Sorry for the long post, it's just that I have been where you all are and hope there might be something I can say that will help.
whitechocolatestars - thank you very much for your thoughtful post. We do realise she won't qualify for any assistance. Fortunately she has a decent pension and we are more than willing to make that up if necessary.
I'm trying to be supportive to DH. But I feel quite resentful of his and his brother's refusal to face it. It's causing quite a lot of wider stress which they seem happy to overlook. Sorry to be woe is me. But I feel very stressed by it and the only way I can actually cope now is by detaching from it as much as possible. When she comes for lunch I wish I could go out. I just can't cope with the talking round in circles for several hours every other Sunday. I know that's wrong and I know I would feel differently about my own mother. But there it is.
She keeps asking me how many brothers and sisters I have. And then five minutes after I've told her, she asks me again. I find it really upsetting. especially when she asks me about where my mother and father live now (my father is dead).

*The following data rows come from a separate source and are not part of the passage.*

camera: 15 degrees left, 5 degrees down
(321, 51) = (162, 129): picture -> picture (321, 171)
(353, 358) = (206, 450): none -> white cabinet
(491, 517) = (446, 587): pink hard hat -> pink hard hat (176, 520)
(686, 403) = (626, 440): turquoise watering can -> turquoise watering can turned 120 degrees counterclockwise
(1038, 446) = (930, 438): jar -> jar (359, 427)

It's just not what I wanted from family life. It has got to the point where I think I may just have to start going out for the day and take DD with me. Then come back to clean the loo, the hall floor, the cushions, the car seat when she's gone home.

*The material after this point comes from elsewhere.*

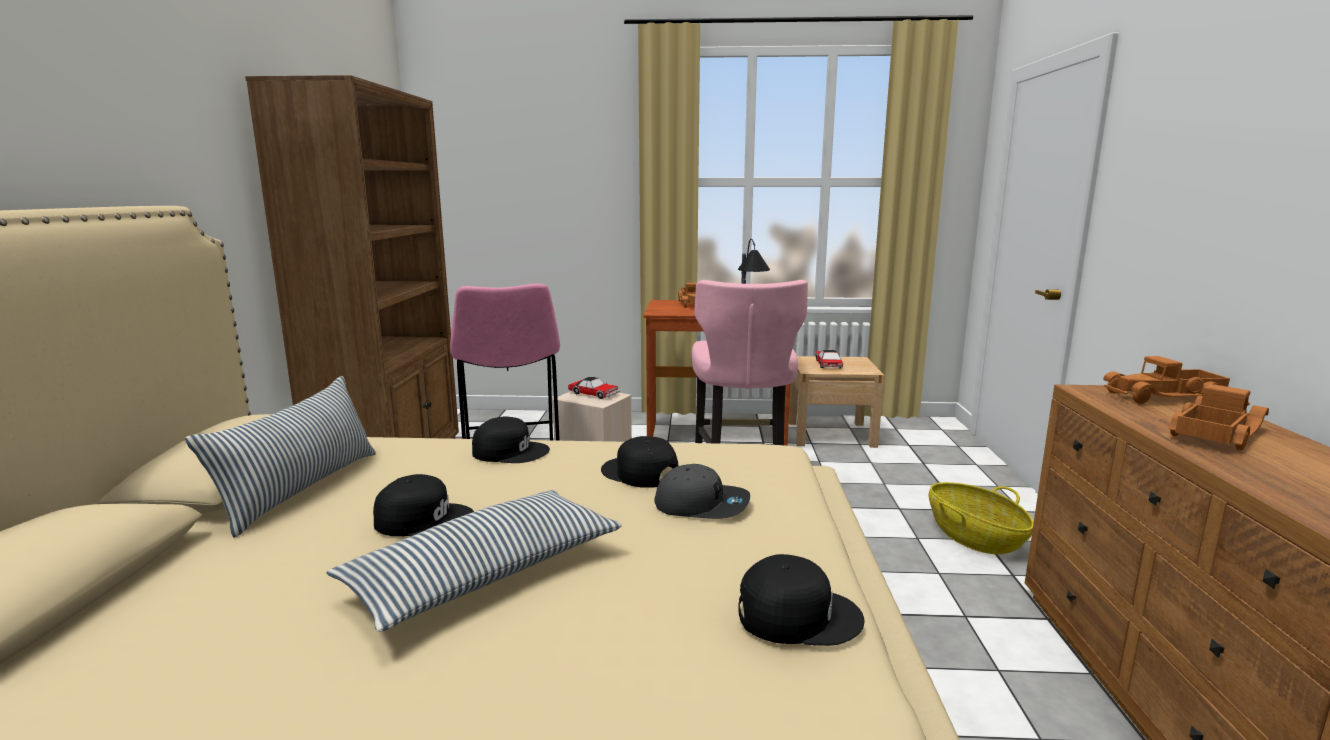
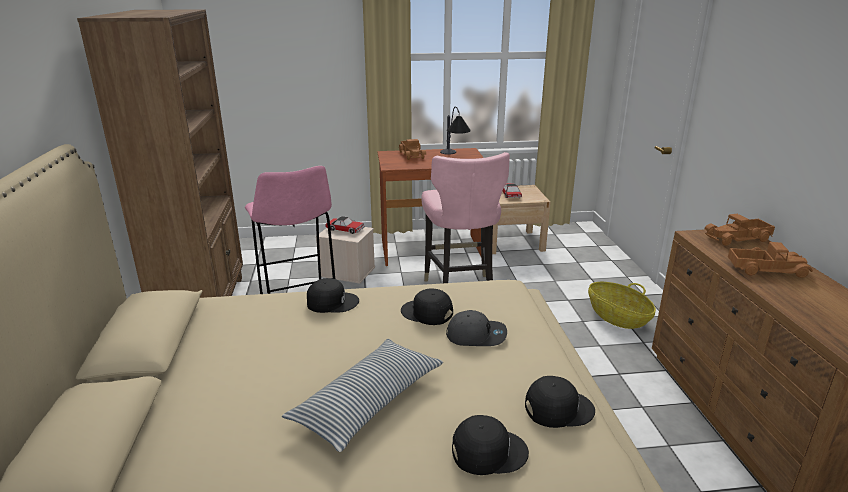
camera: 10 degrees left, 10 degrees up
(301, 489) = (205, 348): pillow -> none
(424, 519) = (306, 364): black cap -> black cap (488, 451)
(1213, 434) = (766, 269): toy truck -> toy truck turned 60 degrees clockwise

There just seem to be so many competing needs anyway with 4 children.
Sorry if this is self-centred.
It's not self-centred, it affects everyone and often those supporting the family can feel just as much pressure but feel that their stress is somehow less valid because it's not their actual parent. Whatever you are feeling is ok, it sounds like you are being absolutely wonderful and DH and mil are very lucky to have you.
There is nothing wrong with a bit of time out, absolutely nothing. If you need a break from it then do plan something with your dd one day.

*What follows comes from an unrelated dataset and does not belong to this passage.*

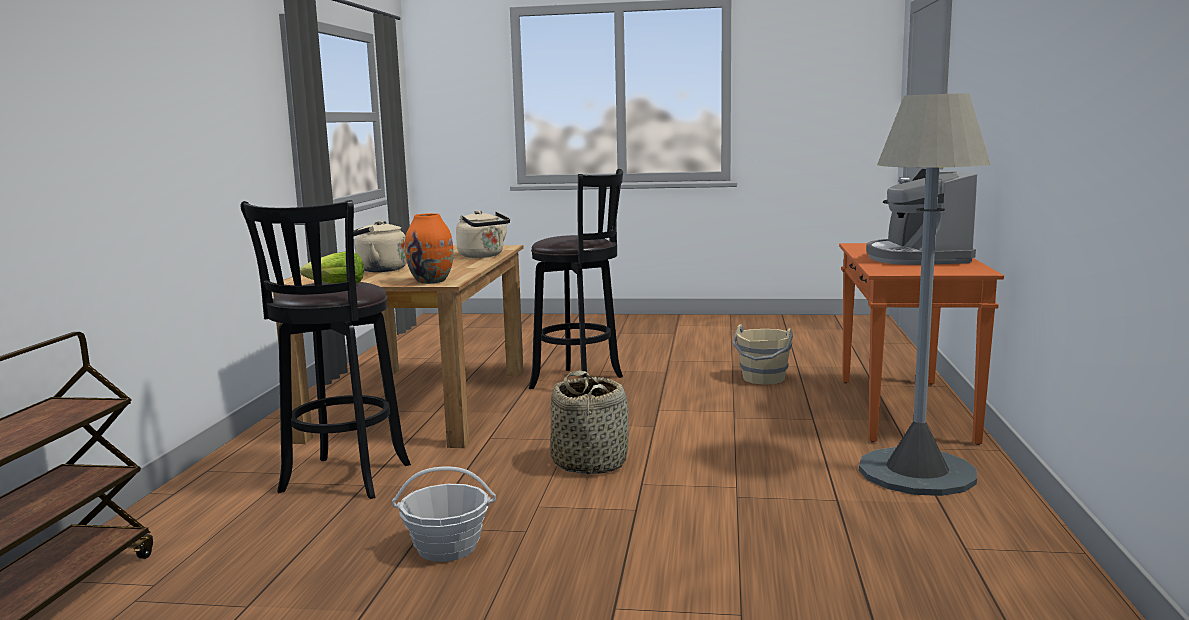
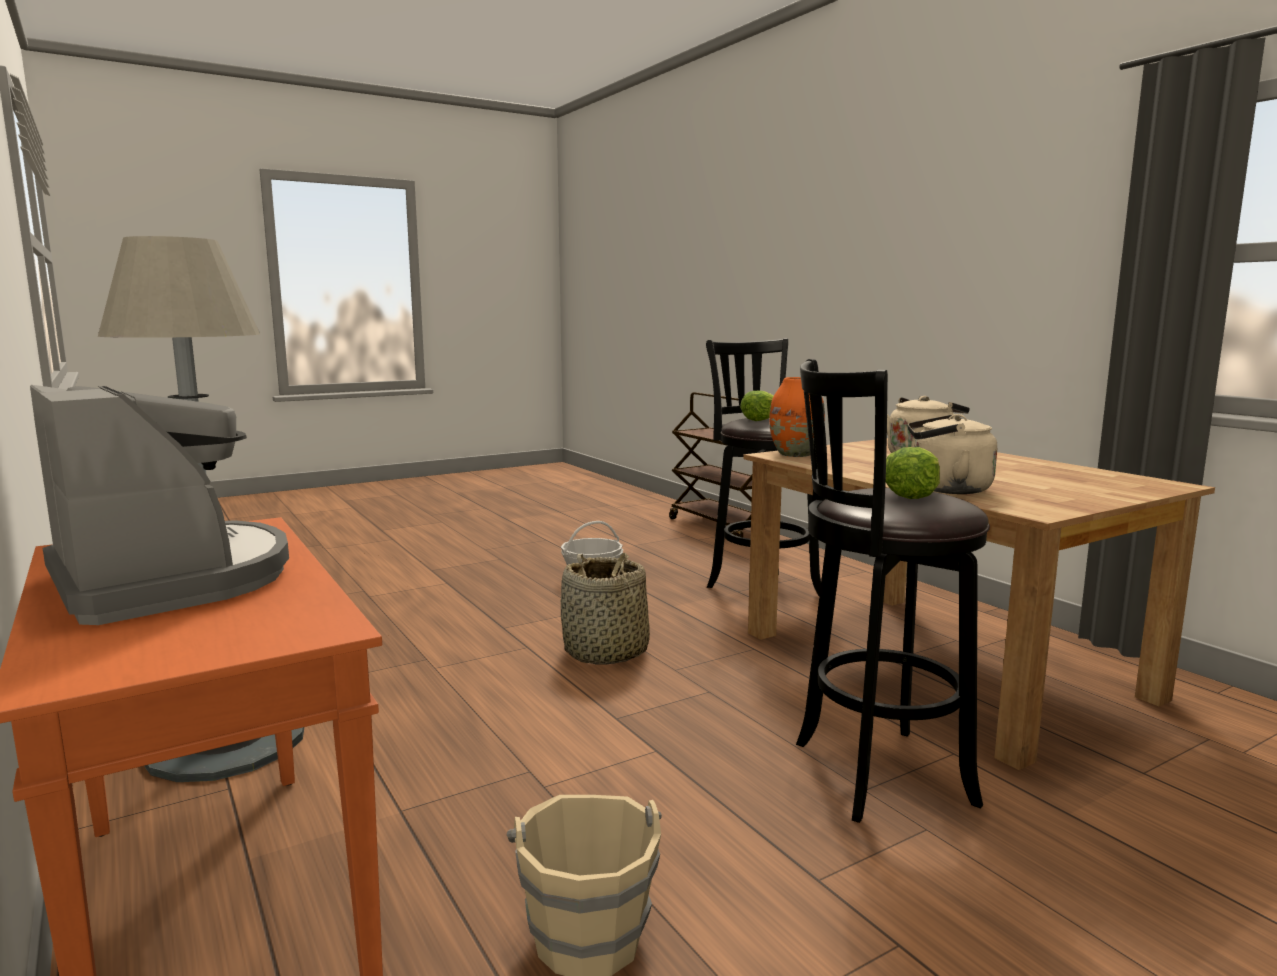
camera: 140 degrees right, 0 degrees up
(564, 237) = (911, 494): none -> lettuce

You need to talk to your DH though, communication is so important when it comes to dealing with this situation. Tell him that you feel things have gone past the point where you can simply keep pretending everything is ok, and that you yourself are feeling the burden. It has to be addressed for your mil's sake more than anything. I can absolutely assure you that she will be well aware of what is happening to her, people in early stages of dementia usually are, but it's so hard for everyone to address. It may come as a relief to sit and talk through everything frankly together, it would be a huge step forwards in itself.
As for how you imagined family life, again I understand. In many ways this is very much why you (actually your DH and his DB) have to reach out for as much help as possible, you shouldn't be dealing with it by yourselves. However, I'm sure you of all people know that sometimes life is just cruel, I'm so sorry to hear about the loss of your father, and can imagine this brings back many feelings that you hoped you had put behind you when you went through that loss. When you need to get away, do. Don't feel guilty.
You need a plan to move forwards and communication has to be the first step.
The GP is the next, with a referral to the right team to assess your mil and determine the right help to you all as a family that might be available. Please stress any risk that you may believe she is to herself or others, either consciously or not (eg not being able to recognise dangers in the home) as this information is critically important in helping a very very over stretched service area prioritise their caseload.
Then, you need to explore every option and allow time to make the best decision.
Posting here is in itself a step forward, you have realised it's too much for you to support the whole family when no one else seems to be taking control of this horribly sad set of circumstances. You are all important, but there are sadly more cruel times ahead and how you deal with it now will directly impact how you all get through the future together.